Site Reliability Engineer / SRE / Systems Engineer employer: AWD online
Contact Detail:
AWD online Recruiting Team
StudySmarter Expert Advice 🤫
We think this is how you could land Site Reliability Engineer / SRE / Systems Engineer
✨Tip Number 1
Network like a pro! Reach out to folks in the industry on LinkedIn or at tech meetups. A friendly chat can lead to opportunities that aren’t even advertised yet.
✨Tip Number 2
Show off your skills! Create a portfolio or GitHub repo showcasing your projects, especially those involving cloud tech and automation. It’s a great way to demonstrate your expertise beyond just a CV.
✨Tip Number 3
Prepare for interviews by brushing up on common SRE scenarios. Think about how you’d handle incidents or improve system reliability. We want to see your problem-solving skills in action!
✨Tip Number 4
Don’t forget to apply through our website! It’s the best way to ensure your application gets seen by the right people. Plus, we love hearing from passionate candidates like you!
We think you need these skills to ace Site Reliability Engineer / SRE / Systems Engineer
Some tips for your application 🫡
Tailor Your CV: Make sure your CV reflects the skills and experiences that match the Site Reliability Engineer role. Highlight your experience with cloud technologies, observability tools, and any relevant projects you've worked on.
Showcase Your Problem-Solving Skills: In your application, give examples of how you've tackled production issues or improved system reliability. We want to see your thought process and how you approach challenges in a live environment.
Keep It Clear and Concise: When writing your application, be straightforward. Use clear language and avoid jargon unless it's relevant. We appreciate a well-structured CV that’s easy to read and gets straight to the point.
Apply Through Our Website: Don’t forget to submit your application through our website! This helps us keep everything organised and ensures your details reach the right people quickly.
How to prepare for a job interview at AWD online
✨Know Your Tech Stack
Make sure you’re well-versed in the technologies mentioned in the job description, like Docker, Kubernetes, and observability tools. Brush up on your knowledge of cloud platforms, especially Google Cloud Platform, as this will show your potential employer that you’re ready to hit the ground running.
✨Prepare for Incident Scenarios
Since incident management is a key part of the role, be prepared to discuss how you’ve handled production issues in the past.

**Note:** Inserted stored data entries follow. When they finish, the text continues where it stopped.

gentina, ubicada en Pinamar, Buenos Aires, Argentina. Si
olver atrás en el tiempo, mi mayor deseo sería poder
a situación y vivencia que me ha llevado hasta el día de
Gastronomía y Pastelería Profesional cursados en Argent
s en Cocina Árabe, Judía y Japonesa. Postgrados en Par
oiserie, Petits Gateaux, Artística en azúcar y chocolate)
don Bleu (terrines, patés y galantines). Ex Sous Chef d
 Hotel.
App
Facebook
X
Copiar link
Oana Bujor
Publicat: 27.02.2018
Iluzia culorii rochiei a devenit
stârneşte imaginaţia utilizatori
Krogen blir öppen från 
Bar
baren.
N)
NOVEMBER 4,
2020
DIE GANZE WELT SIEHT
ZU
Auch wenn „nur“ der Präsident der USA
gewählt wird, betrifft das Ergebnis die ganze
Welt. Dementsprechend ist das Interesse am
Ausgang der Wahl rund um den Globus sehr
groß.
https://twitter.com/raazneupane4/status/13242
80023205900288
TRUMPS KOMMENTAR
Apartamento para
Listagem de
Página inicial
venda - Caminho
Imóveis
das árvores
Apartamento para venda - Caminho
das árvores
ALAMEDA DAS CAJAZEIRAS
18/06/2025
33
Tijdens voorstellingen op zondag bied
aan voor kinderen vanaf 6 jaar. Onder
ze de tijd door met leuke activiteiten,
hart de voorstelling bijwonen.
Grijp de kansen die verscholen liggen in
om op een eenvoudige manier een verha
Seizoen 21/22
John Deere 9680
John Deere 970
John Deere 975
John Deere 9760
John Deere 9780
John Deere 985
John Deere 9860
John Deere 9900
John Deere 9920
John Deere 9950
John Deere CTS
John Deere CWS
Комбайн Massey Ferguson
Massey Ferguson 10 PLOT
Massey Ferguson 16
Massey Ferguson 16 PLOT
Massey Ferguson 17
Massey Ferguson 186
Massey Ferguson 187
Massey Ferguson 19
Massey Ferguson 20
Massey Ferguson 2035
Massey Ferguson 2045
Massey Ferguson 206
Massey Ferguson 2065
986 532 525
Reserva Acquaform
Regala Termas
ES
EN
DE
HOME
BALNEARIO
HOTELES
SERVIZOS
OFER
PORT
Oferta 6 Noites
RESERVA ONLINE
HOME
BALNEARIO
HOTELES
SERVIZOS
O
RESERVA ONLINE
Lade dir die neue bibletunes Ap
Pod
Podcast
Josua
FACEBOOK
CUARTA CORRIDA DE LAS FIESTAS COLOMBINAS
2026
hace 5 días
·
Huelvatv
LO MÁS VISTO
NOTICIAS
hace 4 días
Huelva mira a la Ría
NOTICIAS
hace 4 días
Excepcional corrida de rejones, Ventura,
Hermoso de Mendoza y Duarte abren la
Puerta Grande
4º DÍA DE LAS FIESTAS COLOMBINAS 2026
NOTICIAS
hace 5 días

Think of specific examples where you triaged incidents or improved system reliability, and be ready to explain your thought process and actions taken.
✨Showcase Your Collaboration Skills
This role requires working closely with various teams, so highlight your experience in cross-team collaboration. Be ready to share examples of how you’ve worked with development, operations, or network engineering teams to solve problems or improve processes.
✨Ask Insightful Questions
At the end of the interview, don’t forget to ask questions that show your interest in the company’s long-term goals and challenges. Inquire about their current projects related to automation or resilience improvements, which can demonstrate your enthusiasm for contributing to their success.